→ Tarefa proposta: Reproduza com fidelidade, do trecho sobre a comédia no cinema brasileiro, a passagem que vai de "Percebe-se que o" a "perder a graça.".

→ Trecho do texto:
______________________________

Percebe-se que o gênero comédia, que faz do cinema brasileiro um produto de
massa, foi e é amparado pela cultura popular. Segundo José Ramos (2004, p.116):
“[...] O termo ‘cultura popular de massa’ torna-se útil, portanto, para denominar essa
produção que conecta os elementos presentes no universo popular, elementos ás
vezes persistentes, e a produção industrial da cultura moderna”. A definição do autor
revela a forma como o humor brasileiro opera no cinema: bem afinado com as
referências do público assegura que a piada não vai perder a graça.
Na verdade, desde o ano de 1995, muito mais do que no passado, os
filmes de comédia se valem de outros meios de comunicação de massa para
dialogar com o público. A análise de Marson (2009) sobre o filme que marca o início
da Retomada, exemplifica como isso acontece:
O filme de Carla Camurati é uma sátira sobre a transferência da corte portuguesa ao Brasil no início do século XIX e mistura o humor típico das chanchadas, um elenco já conhecido da televisão e uma grande dose de ironia ao dirigir seu olhar sobre a história do Brasil. Esses elementos justificam, em grande parte, o sucesso de público: Carlota Joaquina acertou em cheio no gosto do público de cinema no Brasil, composto principalmente pela classe média acostumada ao padrão estético da televisão, e que depois de um período de desesperança (o início dos anos 90), volta a pensar sobre o país – mas o vê como uma piada, com muita ironia (MARSON, 2009, p.68).
Na fala de Marson (2009) fica claro que a TV, com seu elenco de atores e
sua estética, balizou o interesse do público, trazendo-o de volta às salas de cinema
do país. Mais uma vez, depois de um período de escassez nas bilheterias de filmes
nacionais, o humor volta como motor que impulsiona a relação do público com o
112
cinema brasileiro. Se na época das Chanchadas os baixos orçamentos eram
superados pela popularidade do star system radiofônico, neste exemplo, é o star
system da Rede Globo de TV, associado a preferência histórica do brasileiro pela
comédia, que vencem as dificuldades impostas por um orçamento mínimo.

______________________________

→ Informações apresentadas:

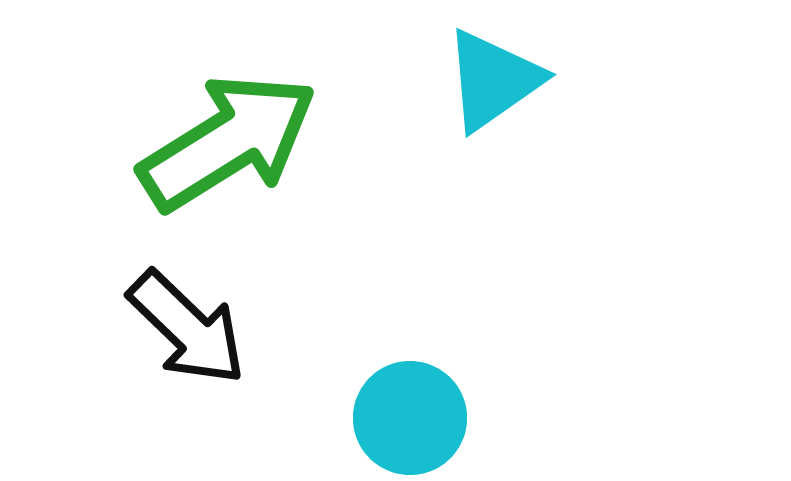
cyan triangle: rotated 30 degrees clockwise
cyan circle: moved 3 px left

______________________________

→ Resposta da tarefa:
Percebe-se que o gênero comédia, que faz do cinema brasileiro um produto de
massa, foi e é amparado pela cultura popular. Segundo José Ramos (2004, p.116):
“[...] O termo ‘cultura popular de massa’ torna-se útil, portanto, para denominar essa
produção que conecta os elementos presentes no universo popular, elementos ás
vezes persistentes, e a produção industrial da cultura moderna”. A definição do autor
revela a forma como o humor brasileiro opera no cinema: bem afinado com as
referências do público assegura que a piada não vai perder a graça.